The problem is siloed (aka distributed aka federated) data. For whatever reason, data exists as independent sets. This may be due to a few reasons;

  • the data is noisy and therefore aligning them takes effort,
  • aligning the datasets would start to erode privacy,
  • govt agencies don’t talk (need MoUs etc etc),

but fundamentally, it comes down to the fact that data collection is often distributed and asynchronous. So they must be aligned at some point.

Datasets

Lets start with an example. Take the image below, various govt departments have datasets, and what we would really like is the ability to correlate diagnoses with other socio-economic factors. This could allow us to learn a predictive model to identify people at risk. But instead, all we have is the recommend treatment and average mortality rates, see the orange dataset (top left).

Data alignment

What does it mean to align a dataset?

The two hospital datasets can vertically stacked. This means that we can stack the two names columns ontop of each other thus giving us a names x diagnoses dataset for Auckland and Wellington. However, a common problem is that someone might have visited both hospitals, thus we need to check all entities for duplicates and resolve them.

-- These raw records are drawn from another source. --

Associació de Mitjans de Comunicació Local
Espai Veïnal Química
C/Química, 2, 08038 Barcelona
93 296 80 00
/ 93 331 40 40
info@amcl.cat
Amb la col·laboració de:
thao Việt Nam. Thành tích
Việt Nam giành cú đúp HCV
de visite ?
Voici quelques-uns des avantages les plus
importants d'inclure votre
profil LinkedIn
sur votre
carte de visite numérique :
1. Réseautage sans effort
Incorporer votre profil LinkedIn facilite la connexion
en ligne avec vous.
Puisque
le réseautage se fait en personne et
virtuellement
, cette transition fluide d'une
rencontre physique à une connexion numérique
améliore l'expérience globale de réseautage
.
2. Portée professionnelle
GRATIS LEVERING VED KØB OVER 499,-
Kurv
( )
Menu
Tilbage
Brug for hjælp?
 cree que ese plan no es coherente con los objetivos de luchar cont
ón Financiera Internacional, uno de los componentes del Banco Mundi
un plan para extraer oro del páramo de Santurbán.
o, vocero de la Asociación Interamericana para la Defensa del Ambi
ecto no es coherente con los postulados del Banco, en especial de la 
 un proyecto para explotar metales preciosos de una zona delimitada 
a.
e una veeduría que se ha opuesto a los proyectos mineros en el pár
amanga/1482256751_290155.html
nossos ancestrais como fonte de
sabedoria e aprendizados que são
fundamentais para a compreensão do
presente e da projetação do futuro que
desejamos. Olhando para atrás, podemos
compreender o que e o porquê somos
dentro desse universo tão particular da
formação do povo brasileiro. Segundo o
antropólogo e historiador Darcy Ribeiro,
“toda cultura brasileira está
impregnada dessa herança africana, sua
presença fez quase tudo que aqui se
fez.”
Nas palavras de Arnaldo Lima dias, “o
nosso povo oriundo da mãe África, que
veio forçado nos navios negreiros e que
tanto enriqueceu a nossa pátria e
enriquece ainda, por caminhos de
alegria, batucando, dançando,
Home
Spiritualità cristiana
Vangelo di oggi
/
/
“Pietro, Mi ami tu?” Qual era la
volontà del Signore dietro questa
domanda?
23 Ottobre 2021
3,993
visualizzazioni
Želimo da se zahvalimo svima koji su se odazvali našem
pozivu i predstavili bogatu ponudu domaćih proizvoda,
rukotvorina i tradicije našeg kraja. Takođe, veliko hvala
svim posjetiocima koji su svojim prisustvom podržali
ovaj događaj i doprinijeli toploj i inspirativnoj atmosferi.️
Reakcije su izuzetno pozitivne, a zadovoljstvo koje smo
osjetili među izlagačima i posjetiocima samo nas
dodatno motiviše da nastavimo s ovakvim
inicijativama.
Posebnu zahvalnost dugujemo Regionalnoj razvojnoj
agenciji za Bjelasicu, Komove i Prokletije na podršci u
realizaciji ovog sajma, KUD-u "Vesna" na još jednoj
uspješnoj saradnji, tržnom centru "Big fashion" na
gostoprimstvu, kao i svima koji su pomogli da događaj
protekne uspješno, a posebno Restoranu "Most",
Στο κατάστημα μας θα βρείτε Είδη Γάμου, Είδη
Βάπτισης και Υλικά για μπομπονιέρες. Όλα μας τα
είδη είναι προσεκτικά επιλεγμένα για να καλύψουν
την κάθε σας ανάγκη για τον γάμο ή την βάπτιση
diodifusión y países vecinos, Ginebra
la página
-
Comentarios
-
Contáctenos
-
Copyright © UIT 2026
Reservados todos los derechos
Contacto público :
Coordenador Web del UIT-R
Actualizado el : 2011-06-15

In contrast, take the IRD (name x income) and ministry of education datasets (name x education level). We can stack these two datasets horizontally. This means we can construct a name x income x education level dataset. This requires are to align the two datasets by name and then add two columns, one for income and one for education.

The most useful part about horizontal alignment is that we can now correlate income and education by marginalising out the names (summing over them). We can construct a income x education level dataset!

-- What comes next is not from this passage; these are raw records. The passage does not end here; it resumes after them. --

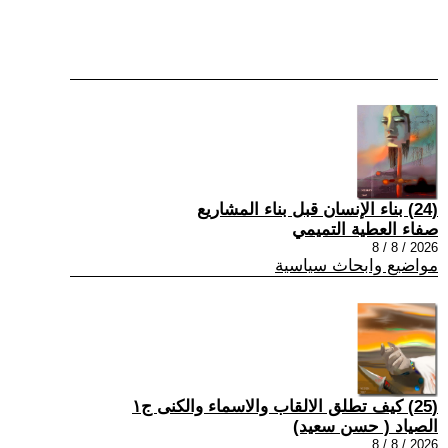
(24) بناء الإنسان قبل بناء المشاريع
صفاء العطية التميمي
2026 / 8 / 8
مواضيع وابحاث سياسية
(25) كيف تطلق الالقاب والاسماء والكنى ج١
الصياد ‏( حسن سعيد‏)
2026 / 8 / 8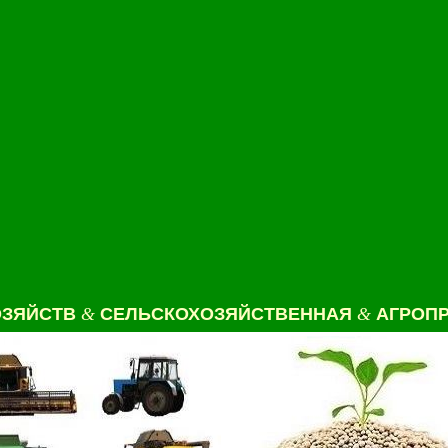
ОЗЯЙСТВ
&
СЕЛЬСКОХОЗЯЙСТВЕННАЯ
&
АГРОПР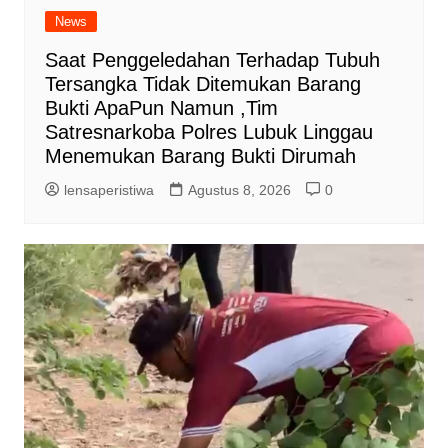
News
Saat Penggeledahan Terhadap Tubuh
Tersangka Tidak Ditemukan Barang
Bukti ApaPun Namun ,Tim
Satresnarkoba Polres Lubuk Linggau
Menemukan Barang Bukti Dirumah
lensaperistiwa
Agustus 8, 2026
0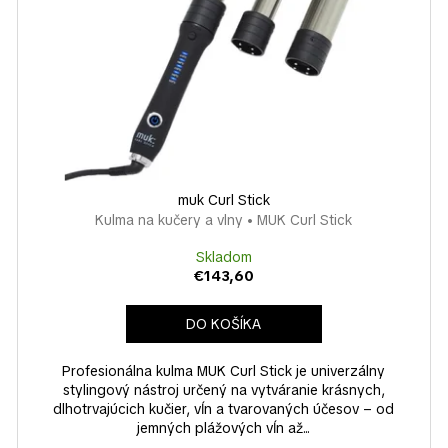
muk Curl Stick
Kulma na kučery a vlny • MUK Curl Stick
Skladom
€143,60
DO KOŠÍKA
Profesionálna kulma MUK Curl Stick je univerzálny
stylingový nástroj určený na vytváranie krásnych,
dlhotrvajúcich kučier, vĺn a tvarovaných účesov – od
jemných plážových vĺn až...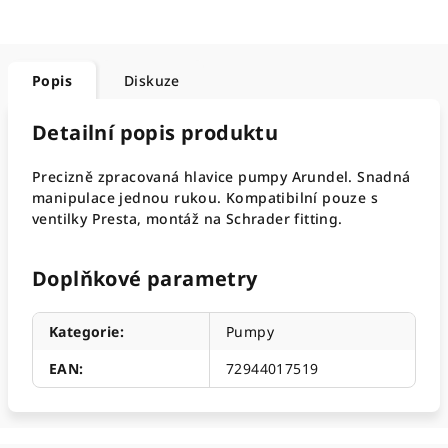
Popis
Diskuze
Detailní popis produktu
Precizně zpracovaná hlavice pumpy Arundel. Snadná
manipulace jednou rukou. Kompatibilní pouze s
ventilky Presta, montáž na Schrader fitting.
Doplňkové parametry
Kategorie
:
Pumpy
EAN
:
72944017519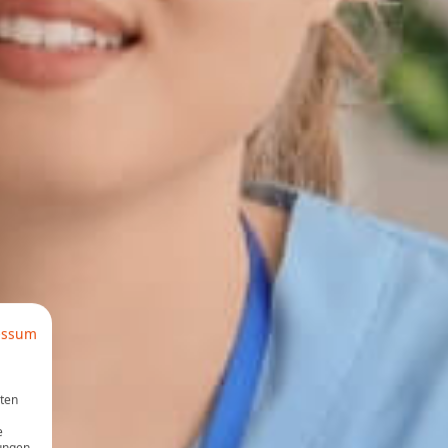
essum
aten
e
ungen.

A graphical representation

What is really going on when we vertically or horizontally stack? Are there easier ways to visualise it?

If we draw every distinct column within our many datasets (above) as a node, and then construct edges by using the dataset linking two nodes, we get the picture below.

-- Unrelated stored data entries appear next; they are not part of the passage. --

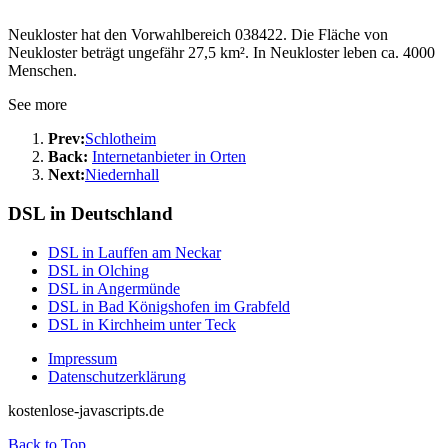
Neukloster hat den Vorwahlbereich 038422. Die Fläche von
Neukloster beträgt ungefähr 27,5 km². In Neukloster leben ca. 4000
Menschen.
See more
Prev:
Schlotheim
Back:
Internetanbieter in Orten
Next:
Niedernhall
DSL in Deutschland
DSL in Lauffen am Neckar
DSL in Olching
DSL in Angermünde
DSL in Bad Königshofen im Grabfeld
DSL in Kirchheim unter Teck
Impressum
Datenschutzerklärung
kostenlose-javascripts.de
Back to Top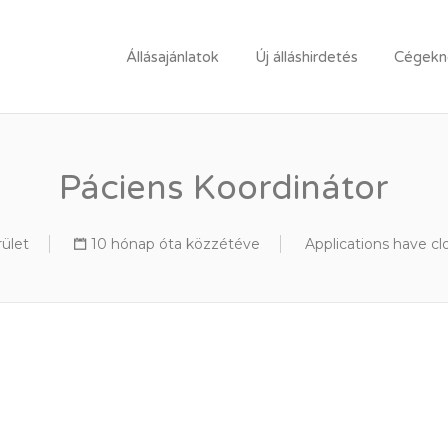
LLÁSPORTÁL
Állásajánlatok
Új álláshirdetés
Cégekne
Páciens Koordinátor
rület
10 hónap óta közzétéve
Applications have cl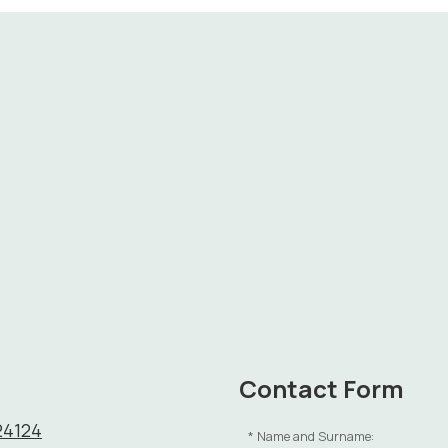
Contact Form
24124
Name and Surname: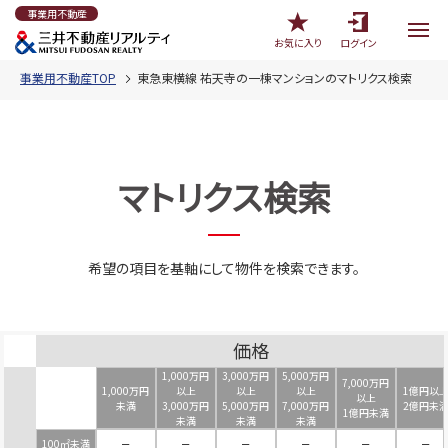
事業用不動産
お気に入り
ログイン
事業用不動産TOP
東急東横線 祐天寺の一棟マンションのマトリクス検索
マトリクス検索
希望の項目を基軸にして物件を検索できます。
価格
1,000万円
3,000万円
5,000万円
7,000万円
1,000万円
以上
以上
以上
1億円以
以上
未満
3,000万円
5,000万円
7,000万円
2億円未
1億円未満
未満
未満
未満
100㎡未満
－
－
－
－
－
－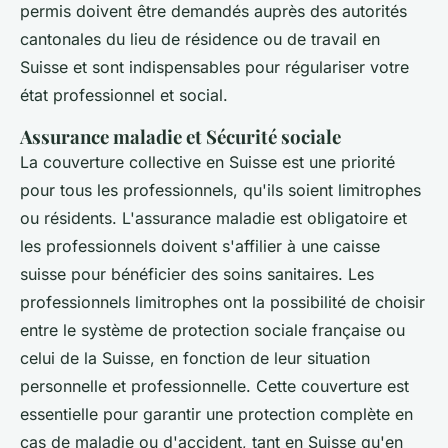
permis doivent être demandés auprès des autorités
cantonales du lieu de résidence ou de travail en
Suisse et sont indispensables pour régulariser votre
état professionnel et social.
Assurance maladie et Sécurité sociale
La couverture collective en Suisse est une priorité
pour tous les professionnels, qu'ils soient limitrophes
ou résidents. L'assurance maladie est obligatoire et
les professionnels doivent s'affilier à une caisse
suisse pour bénéficier des soins sanitaires. Les
professionnels limitrophes ont la possibilité de choisir
entre le système de protection sociale française ou
celui de la Suisse, en fonction de leur situation
personnelle et professionnelle. Cette couverture est
essentielle pour garantir une protection complète en
cas de maladie ou d'accident, tant en Suisse qu'en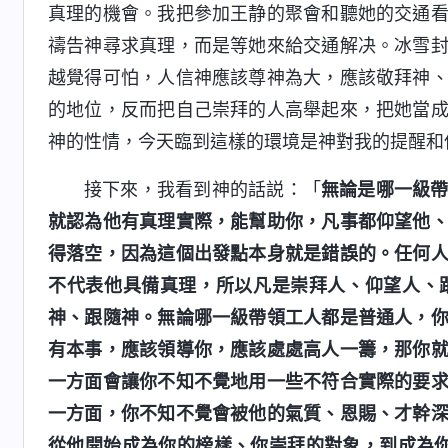
真理的機會。我把參加王静的聚會和聽她的交通
禱告神尋求真理，而是等她來給交通解决。冰雪
越覺得可怕，人信神應該尊神為大，應該敬拜神
的地位，反而把自己崇拜的人高舉起來，把她當
神的性情，今天臨到這樣的環境是神對我的提醒和
接下來，我看到神的話説：「
無論是哪一級
就認為他有真理實際，能幫助你，凡事都仰望他
得落空，因為這個出發點本身就是錯誤的。任何
不代表他具備真理，所以凡是崇拜人、仰望人、
神、跟隨神。無論哪一級帶領工人都是普通人，
有本事，應該領導你，應該處處高人一籌，那你
一方面會讓你不知不覺地用一些不符合實際的要
一方面，你不知不覺會被他的氣質、恩賜、才幹
從他開始成為你的榜樣、你崇拜的對象，到成為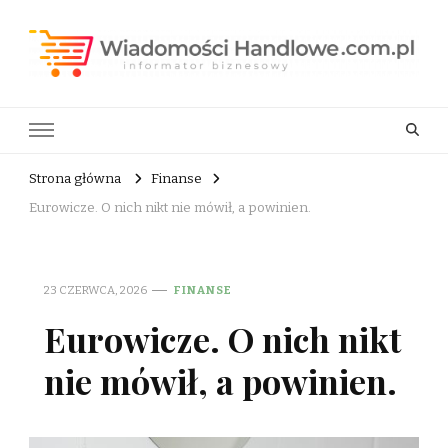
Wiadomości Handlowe . com.pl
informator biznesowy
Strona główna
Finanse
Eurowicze. O nich nikt nie mówił, a powinien.
23 CZERWCA, 2026
FINANSE
Eurowicze. O nich nikt
nie mówił, a powinien.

So vertical staking becomes multiple links between two nodes, see name x diagnoses. And horizontal stack becomes a new linkage between the original datasets.

Note the location node. While I was at NEC we were exploring using location to help us align different datasets, but this framework is far more general, allowing you to align datasets across any shared dimension.

Tensor networks

For the mathematically inclined, each column adds a dimension to a nd-tensor. The topology of the graph above represents the dual (the transpose hypergraph, see this paper for more details) of the topology of a tensor network below.

This network more clearly shows the relationship between the datasets, at each node, and the graph constructed. But I prefer the former as it seems for reasons to come.

Traversing to find correlations

The coolest part is that, once constructed, we can traverse this graph to correlate two nodes. If two nodes are connected, then, through the edges, we can propagate correlations. Thus, using the example above, we can ask for;

  • Income x Education level or
  • Welfare received x average cost of treatment
  • and so on.

This seems like an easy interface to use. Drawing lines on gaphs to return their relationship.


Open questions;

  • what does it means to traverse via one path rather than another?
  • what is the right way to marginalise over all paths?
  • how can these tensors be efficiently stored?